### Set problem 1
Reproduce the records from their start through the line containing "sharpen: on, module defaults", with both ends included.

Bad Blood by literary critic Lorna Sage is a memoir of her postwar childhood in a poor Welsh village. It’s full of memorable and quotable passages; this is just one of the paragraphs that struck me.
Hanmer school left its mark on my mental life, though. For instance, one day in a grammar school maths lesson I got into a crying jag over the notion of minus numbers. Minus one threw out my universe, it couldn’t exist, I couldn’t understand it. This, I realised tearfully, under coaxing from an amused (and mildly amazed) teacher, was because I thought numbers were things. In fact, cabbages. We’d been taught in Miss Myra’s class to do addition and subtraction by imagining more cabbages and fewer cabbages. Every time I did mental arithmetic I was juggling ghostly vegetables in my head. And when I tried to think of minus one I was trying to imagine an anti-cabbage, an anti-matter cabbage, which was as hard as conceiving of an alternative universe.
The power of abstraction that allows us to contemplate negative numbers shouldn’t be taken for granted; it’s downright miraculous. And the “alternative universe” comparison is spot on — the difference between imagining the existence of negative numbers and imagining the existence of extra dimensions of space is one of degree, not of kind.

### Set problem 2
List every name of a person, a book, or a school that appears in the passage about minus numbers.

### Supplied records
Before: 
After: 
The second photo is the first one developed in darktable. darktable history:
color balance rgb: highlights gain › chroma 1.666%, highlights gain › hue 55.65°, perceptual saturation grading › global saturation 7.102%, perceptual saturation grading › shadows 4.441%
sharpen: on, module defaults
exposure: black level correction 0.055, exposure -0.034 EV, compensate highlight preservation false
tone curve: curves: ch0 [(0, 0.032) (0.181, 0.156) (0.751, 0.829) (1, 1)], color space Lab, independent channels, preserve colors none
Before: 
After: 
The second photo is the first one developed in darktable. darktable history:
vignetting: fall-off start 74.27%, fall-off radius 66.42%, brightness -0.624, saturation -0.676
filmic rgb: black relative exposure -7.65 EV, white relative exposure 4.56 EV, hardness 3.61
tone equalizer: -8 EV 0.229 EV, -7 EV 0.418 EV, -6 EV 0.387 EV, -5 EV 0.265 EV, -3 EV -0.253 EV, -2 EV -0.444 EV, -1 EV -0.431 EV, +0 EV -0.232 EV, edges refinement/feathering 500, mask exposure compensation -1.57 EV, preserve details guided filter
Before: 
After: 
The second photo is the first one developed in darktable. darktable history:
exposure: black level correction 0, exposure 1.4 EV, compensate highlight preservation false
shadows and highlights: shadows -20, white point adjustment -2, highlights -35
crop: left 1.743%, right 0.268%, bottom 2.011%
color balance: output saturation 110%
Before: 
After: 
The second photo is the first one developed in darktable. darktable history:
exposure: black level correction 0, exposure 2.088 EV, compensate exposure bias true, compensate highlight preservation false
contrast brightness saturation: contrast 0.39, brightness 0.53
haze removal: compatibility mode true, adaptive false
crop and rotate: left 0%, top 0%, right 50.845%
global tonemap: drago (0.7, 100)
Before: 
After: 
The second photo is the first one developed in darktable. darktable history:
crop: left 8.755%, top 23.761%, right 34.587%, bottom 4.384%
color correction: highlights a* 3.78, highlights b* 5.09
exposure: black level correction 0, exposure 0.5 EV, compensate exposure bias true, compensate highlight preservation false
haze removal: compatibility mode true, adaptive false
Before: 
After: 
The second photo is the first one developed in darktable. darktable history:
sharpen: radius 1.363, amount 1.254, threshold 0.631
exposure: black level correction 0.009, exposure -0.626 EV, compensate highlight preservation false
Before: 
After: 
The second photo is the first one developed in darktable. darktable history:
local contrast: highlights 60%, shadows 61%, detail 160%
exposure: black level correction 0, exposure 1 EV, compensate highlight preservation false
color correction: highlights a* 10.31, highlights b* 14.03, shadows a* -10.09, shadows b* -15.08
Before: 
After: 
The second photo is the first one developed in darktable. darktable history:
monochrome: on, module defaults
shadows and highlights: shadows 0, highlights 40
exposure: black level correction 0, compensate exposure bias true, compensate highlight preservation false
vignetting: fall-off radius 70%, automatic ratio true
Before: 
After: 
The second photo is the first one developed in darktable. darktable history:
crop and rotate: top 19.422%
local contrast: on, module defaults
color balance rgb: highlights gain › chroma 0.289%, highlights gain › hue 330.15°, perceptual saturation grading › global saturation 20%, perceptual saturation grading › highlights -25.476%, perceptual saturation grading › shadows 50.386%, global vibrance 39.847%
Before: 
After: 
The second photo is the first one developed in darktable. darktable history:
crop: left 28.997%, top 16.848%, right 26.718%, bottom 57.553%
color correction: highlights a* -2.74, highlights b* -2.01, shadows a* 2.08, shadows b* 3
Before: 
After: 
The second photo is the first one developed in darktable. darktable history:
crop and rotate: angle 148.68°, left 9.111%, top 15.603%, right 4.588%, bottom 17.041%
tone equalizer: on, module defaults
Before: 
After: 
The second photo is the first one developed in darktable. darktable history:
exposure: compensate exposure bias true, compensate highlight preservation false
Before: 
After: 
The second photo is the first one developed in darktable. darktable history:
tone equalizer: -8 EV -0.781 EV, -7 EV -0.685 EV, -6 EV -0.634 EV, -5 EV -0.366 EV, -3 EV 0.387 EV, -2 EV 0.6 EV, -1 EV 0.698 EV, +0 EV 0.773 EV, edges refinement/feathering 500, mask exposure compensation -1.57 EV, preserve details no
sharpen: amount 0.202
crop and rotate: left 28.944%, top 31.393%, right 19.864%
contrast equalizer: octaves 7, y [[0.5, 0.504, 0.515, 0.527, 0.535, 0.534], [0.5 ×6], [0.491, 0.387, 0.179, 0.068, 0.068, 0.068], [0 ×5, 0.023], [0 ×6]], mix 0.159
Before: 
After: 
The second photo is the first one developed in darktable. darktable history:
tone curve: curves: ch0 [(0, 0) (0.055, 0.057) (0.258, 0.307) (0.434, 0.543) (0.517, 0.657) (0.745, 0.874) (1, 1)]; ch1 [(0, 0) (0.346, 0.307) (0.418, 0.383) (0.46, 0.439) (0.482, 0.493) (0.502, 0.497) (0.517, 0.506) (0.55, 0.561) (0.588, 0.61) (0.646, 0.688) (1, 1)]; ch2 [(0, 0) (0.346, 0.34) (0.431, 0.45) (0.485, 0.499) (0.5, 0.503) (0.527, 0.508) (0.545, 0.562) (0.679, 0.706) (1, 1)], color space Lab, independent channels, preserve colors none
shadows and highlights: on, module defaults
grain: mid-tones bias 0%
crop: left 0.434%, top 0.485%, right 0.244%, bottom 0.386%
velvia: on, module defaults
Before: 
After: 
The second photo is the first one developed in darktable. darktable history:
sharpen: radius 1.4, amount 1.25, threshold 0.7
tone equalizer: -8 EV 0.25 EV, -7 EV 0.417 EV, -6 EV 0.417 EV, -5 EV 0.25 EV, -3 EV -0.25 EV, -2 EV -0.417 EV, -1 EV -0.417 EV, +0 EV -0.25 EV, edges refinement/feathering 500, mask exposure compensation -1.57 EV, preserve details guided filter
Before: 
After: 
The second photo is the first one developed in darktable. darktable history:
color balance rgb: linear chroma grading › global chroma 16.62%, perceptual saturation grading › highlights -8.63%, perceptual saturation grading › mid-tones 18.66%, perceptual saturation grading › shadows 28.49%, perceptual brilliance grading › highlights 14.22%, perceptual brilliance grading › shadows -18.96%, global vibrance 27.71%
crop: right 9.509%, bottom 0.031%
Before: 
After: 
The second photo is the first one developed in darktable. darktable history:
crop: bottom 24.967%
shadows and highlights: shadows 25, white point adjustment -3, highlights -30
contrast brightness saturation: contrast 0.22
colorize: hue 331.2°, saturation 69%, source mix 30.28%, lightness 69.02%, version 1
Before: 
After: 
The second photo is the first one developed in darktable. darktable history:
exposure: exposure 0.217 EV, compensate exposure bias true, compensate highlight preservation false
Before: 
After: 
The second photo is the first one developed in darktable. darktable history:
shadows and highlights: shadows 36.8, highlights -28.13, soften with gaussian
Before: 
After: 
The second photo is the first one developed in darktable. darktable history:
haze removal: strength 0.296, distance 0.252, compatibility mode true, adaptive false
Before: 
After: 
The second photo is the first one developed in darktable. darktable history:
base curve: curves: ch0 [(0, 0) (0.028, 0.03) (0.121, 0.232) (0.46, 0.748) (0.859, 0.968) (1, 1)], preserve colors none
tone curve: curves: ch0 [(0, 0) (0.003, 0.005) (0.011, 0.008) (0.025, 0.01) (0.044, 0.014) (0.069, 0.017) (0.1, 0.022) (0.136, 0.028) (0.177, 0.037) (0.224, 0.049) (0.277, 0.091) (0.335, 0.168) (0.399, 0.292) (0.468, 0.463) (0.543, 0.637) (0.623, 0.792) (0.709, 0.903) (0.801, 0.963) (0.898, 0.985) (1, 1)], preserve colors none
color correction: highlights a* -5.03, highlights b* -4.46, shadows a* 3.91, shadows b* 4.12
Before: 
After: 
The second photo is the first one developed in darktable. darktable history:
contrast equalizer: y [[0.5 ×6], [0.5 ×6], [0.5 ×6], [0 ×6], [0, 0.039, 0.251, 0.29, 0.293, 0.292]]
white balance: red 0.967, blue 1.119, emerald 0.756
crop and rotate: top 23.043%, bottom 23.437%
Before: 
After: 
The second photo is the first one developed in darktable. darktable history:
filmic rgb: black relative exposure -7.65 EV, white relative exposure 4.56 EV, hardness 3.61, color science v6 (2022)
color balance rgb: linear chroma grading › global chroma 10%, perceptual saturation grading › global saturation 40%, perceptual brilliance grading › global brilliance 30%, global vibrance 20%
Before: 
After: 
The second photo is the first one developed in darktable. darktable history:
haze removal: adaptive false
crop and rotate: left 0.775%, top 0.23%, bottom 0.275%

### Full output 1
Before: 
After: 
The second photo is the first one developed in darktable. darktable history:
color balance rgb: highlights gain › chroma 1.666%, highlights gain › hue 55.65°, perceptual saturation grading › global saturation 7.102%, perceptual saturation grading › shadows 4.441%
sharpen: on, module defaults

### Full output 2
- Bad Blood
- Lorna Sage
- Hanmer school
- Miss Myra